**WHAT THE TASK REQUIRES:** For this exercise, the lines from the one with "We are still" through the final line of the data below are to be transcribed exactly, and pictures are to be skipped.

######

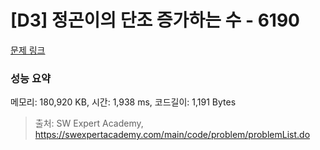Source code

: # [D3] 정곤이의 단조 증가하는 수 - 6190 

[문제 링크](https://swexpertacademy.com/main/code/problem/problemDetail.do?contestProbId=AWcPjEuKAFgDFAU4) 

### 성능 요약

메모리: 180,920 KB, 시간: 1,938 ms, 코드길이: 1,191 Bytes



> 출처: SW Expert Academy, https://swexpertacademy.com/main/code/problem/problemList.do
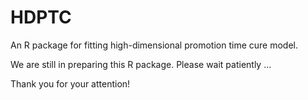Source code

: # HDPTC
An R package for fitting high-dimensional promotion time cure model.

We are still in preparing this R package. Please wait patiently ... 

Thank you for your attention!
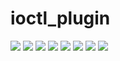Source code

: # ioctl_plugin

![](https://raw.githubusercontent.com/sam-b/ioctl_plugin/master/screenshots/before_single_decode.PNG)
![](https://raw.githubusercontent.com/sam-b/ioctl_plugin/master/screenshots/context_menu_right_click_asm.PNG)
![](https://raw.githubusercontent.com/sam-b/ioctl_plugin/master/screenshots/after_single_decode.PNG)
![](https://raw.githubusercontent.com/sam-b/ioctl_plugin/master/screenshots/summary_table.PNG)
![](https://raw.githubusercontent.com/sam-b/ioctl_plugin/master/screenshots/context_menu_right_click_function_name.PNG)
![](https://raw.githubusercontent.com/sam-b/ioctl_plugin/master/screenshots/before_decode_all.PNG)
![](https://raw.githubusercontent.com/sam-b/ioctl_plugin/master/screenshots/after_decode_all.PNG)
![](https://raw.githubusercontent.com/sam-b/ioctl_plugin/master/screenshots/show_all.PNG)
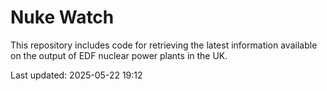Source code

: # Nuke Watch

This repository includes code for retrieving the latest information available on the output of EDF nuclear power plants in the UK.

Last updated: 2025-05-22 19:12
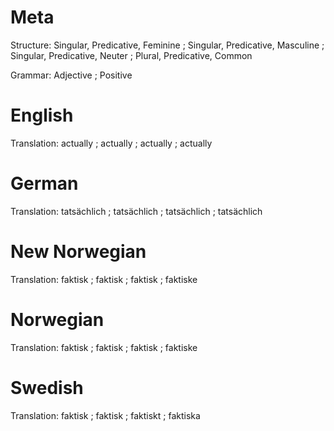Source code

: Meta
====

Structure: Singular, Predicative, Feminine ; Singular, Predicative, Masculine ; Singular, Predicative, Neuter ; Plural, Predicative, Common

Grammar:   Adjective ; Positive



English
=======

Translation: actually ; actually ; actually ; actually



German
======

Translation: tatsächlich ; tatsächlich ; tatsächlich ; tatsächlich


New Norwegian
=============

Translation: faktisk  ; faktisk  ; faktisk  ; faktiske



Norwegian
=========

Translation: faktisk  ; faktisk  ; faktisk  ; faktiske



Swedish
=======

Translation: faktisk  ; faktisk  ; faktiskt ; faktiska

######

**RESPONSE:**
We are still in preparing this R package. Please wait patiently ... 

Thank you for your attention!
Source code

: # ioctl_plugin

![](https://raw.githubusercontent.com/sam-b/ioctl_plugin/master/screenshots/before_single_decode.PNG)
![](https://raw.githubusercontent.com/sam-b/ioctl_plugin/master/screenshots/context_menu_right_click_asm.PNG)
![](https://raw.githubusercontent.com/sam-b/ioctl_plugin/master/screenshots/after_single_decode.PNG)
![](https://raw.githubusercontent.com/sam-b/ioctl_plugin/master/screenshots/summary_table.PNG)
![](https://raw.githubusercontent.com/sam-b/ioctl_plugin/master/screenshots/context_menu_right_click_function_name.PNG)
![](https://raw.githubusercontent.com/sam-b/ioctl_plugin/master/screenshots/before_decode_all.PNG)
![](https://raw.githubusercontent.com/sam-b/ioctl_plugin/master/screenshots/after_decode_all.PNG)
![](https://raw.githubusercontent.com/sam-b/ioctl_plugin/master/screenshots/show_all.PNG)
Source code

: # Nuke Watch

This repository includes code for retrieving the latest information available on the output of EDF nuclear power plants in the UK.

Last updated: 2025-05-22 19:12
Source code

: Meta
====

Structure: Singular, Predicative, Feminine ; Singular, Predicative, Masculine ; Singular, Predicative, Neuter ; Plural, Predicative, Common

Grammar:   Adjective ; Positive



English
=======

Translation: actually ; actually ; actually ; actually



German
======

Translation: tatsächlich ; tatsächlich ; tatsächlich ; tatsächlich


New Norwegian
=============

Translation: faktisk  ; faktisk  ; faktisk  ; faktiske



Norwegian
=========

Translation: faktisk  ; faktisk  ; faktisk  ; faktiske



Swedish
=======

Translation: faktisk  ; faktisk  ; faktiskt ; faktiska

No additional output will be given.